If you ask a Mid-Tier engineer he will tell you the timestamp recorded in the API trace is the moment the request leaves the server and it’s an AR server delay. But if you ask an AR server engineer he will tell you that the timestamp recorded in the server API log is the moment the AR server is first aware of the request and it’s a Mid-Tier delay. You basically have two parts of a conversation and there’s a gap of a few seconds in the middle which is unaccounted for.
At this stage we know it’s not a web server delay, we know it’s not delaying on the Mid-Tier server and we know it’s not delaying on the AR server, you now need to prove (or disprove) it’s the network. It’s the only part we haven’t looked at yet.
So how you do this? Well, that’s last piece of the puzzle and it’s a difficult one. All the logs we’ve looked at so far are logs on application level, but now we need to check what happens between the two applications, but there’s no neat log file for this. Instead we need to check the network traffic. The way to do this is by using network traces. You basically record all the traffic that flows over the network card. If you do this on both the machines that host Mid-Tier and AR server you should get a good picture of what’s happening. How to do this depends on the OS, in this case it’s Linux which means we need to use tcpdump: tcpdump –I <interface> -s 65535 –w <file>
I’ve included an article with more information, but the basic idea is to capture the network traffic from two sides with the API logs (also on two sides) to get the correct details.

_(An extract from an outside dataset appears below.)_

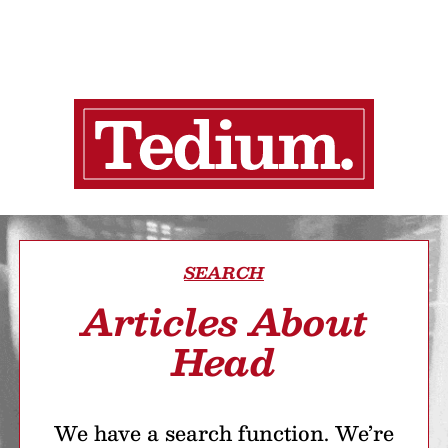
SEARCH
Articles About
Head
We have a search function. We’re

The application to read network data is Wireshark, so once you have the logs, open them via Wireshark and have a look.
Not as easy to read as the other logs. What you’re looking at is basically raw data, so you need to look for specific pieces of traffic here. The first thing I do is filter by TCP traffic. There’s a lot of stuff logged here, but I know the API traffic between the two servers are sent via TCP.
Next I use the same method I used for the other logs. Using a combination of timestamps, field IDs, field values I scan through the logs for any requests that match. I also keep an eye on the IP addresses here since I’m looking for traffic between the Mid-Tier and AR server. I know both IPs so I know which is the sender and the receiver. Here’s what the traffic looks like that I found:
From a Mid-Tier perspective it looks like it leaves the server on time, but it doesn’t get an answer back until four minutes later. The network from the AR server machine confirms this, the traffic comes in too late so there’s nothing else AR server can do. You see, the network is delaying this here, something goes wrong when the packages are sent between the two servers. It’s a network problem and the network team can probably answer where this is going wrong.
I know this all quite detailed, but my point is that none of these problems would show up if you only look at the logs using reports that record the slowest call, highest threads, etc. You can only find this out if you actually look at the traffic. If you follow a conversation in the log files you can see exactly where what happens. You can prove it’s not the web server, then you check if it’s the Mid-Tier server that’s causing the problem. If not, follow the conversation to AR server, the database, etc. I often just take a few similar requests over a certain period and check how they perform. If there are any differences, I check where it spends most of its time and try to find out why.
That said, your first port of call when dealing with performance problems are probably still the log analyser and the access logs, but if that doesn’t help and the circumstances are suspicious, you’ve got it to get down to the details.